• [Instructions to follow]: In the diary entry for December 5th, how wide was the furrow of water running along the dry bed of the Qaraqash?

• [Passage shown]:
- - - - -

December 5th. Sipsia village.

An object for which 5 roubles were asked, fetched 50-60 cop. and so on. — There were no »täskirs» to be had. The Japanese, who had been here a couple of years ago, and other foreign travellers had bought up many of these interesting old documents and year by year it is becoming more and more difficult to find anything of value.

This morning, just before I left Yotkan, I came across a couple of ancient objects discovered during the excavations. Our route lay NW, but soon changed to SW. After proceeding for about three-quarters of an hour at a walk from the Yuzbashi's house, we passed a mazar with the tomb of the Imam Zainul Aldin who fell and was buried, so the people say, in pre-Mohammedan times. At a short distance from it are the tombs of Seid Mahullanah Muf.i and Bova Kambar in a large cemetery called Somija, where the rich Buddhist temple Sa-mo-joh described by the famous Chinese pilgrim Hinen-Tsiang is supposed to have stood. The road leads through a very densely populated district. Houses are visible everywhere, fertile fields cut up into very small plots and ariqs that intersect each other. After a ride of not quite three hours we came to the river Qaraqash. On its bank we passed a mazar with Kodja Kuntu's tomb erected on the spot where he died in fighting the infidels. The bed of the river, strewn with boulders and quite one-third of a mile broad, was dry excepting for a furrow, about 14 feet wide, along which the water rushed. On the opposite (western) bank we came to a large village, Udsjat, next to which there was a sandy mound with a celebrated and greatly reverenced mazar. Dsjelaludin's tomb lies at the foot of the mound and his brother Kodji Baghdad is buried at the top. Both these heroes came from Baghdad to fight the unbelieving Tshokta rashit and Nokta rashit tribes. The sandy mound forms a very extensive terrace. A little to the SSE a heap of poles and trophies indicates the place, where Sheidan is interred. To the S and SSW the sand terrace changes into a line of hills that seem to extend to the foot of a chain of mountains rising about i —r 1/2 miles SSW and W of the »ledsja», half surrounding it. This little chain of mountains is an outpost of the mighty Qaranghutagh mountains, the imposing heights of which are clearly visible in spite of the hazy light and are a great relief from the flat landscape that I have traversed for such a long time. The opposite bank of the Qaraqash is formed by a steep sandy eminence. On its crown the mazar with the tomb of Kodja Kakhmeri is visible.

- - - - -

• [Information]:
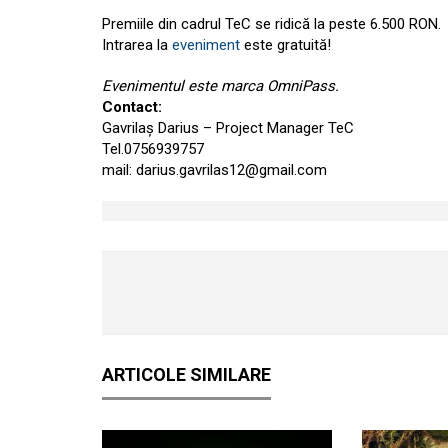
Premiile din cadrul TeC se ridică la peste 6.500 RON.
Intrarea la
eveniment
este gratuită!
Evenimentul este marca OmniPass.
Contact:
Gavrilaș Darius – Project Manager TeC
Tel.0756939757
mail:
darius.gavrilas12@gmail.com
ARTICOLE SIMILARE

- - - - -

• [Solution to the exercise]: About 14 feet wide.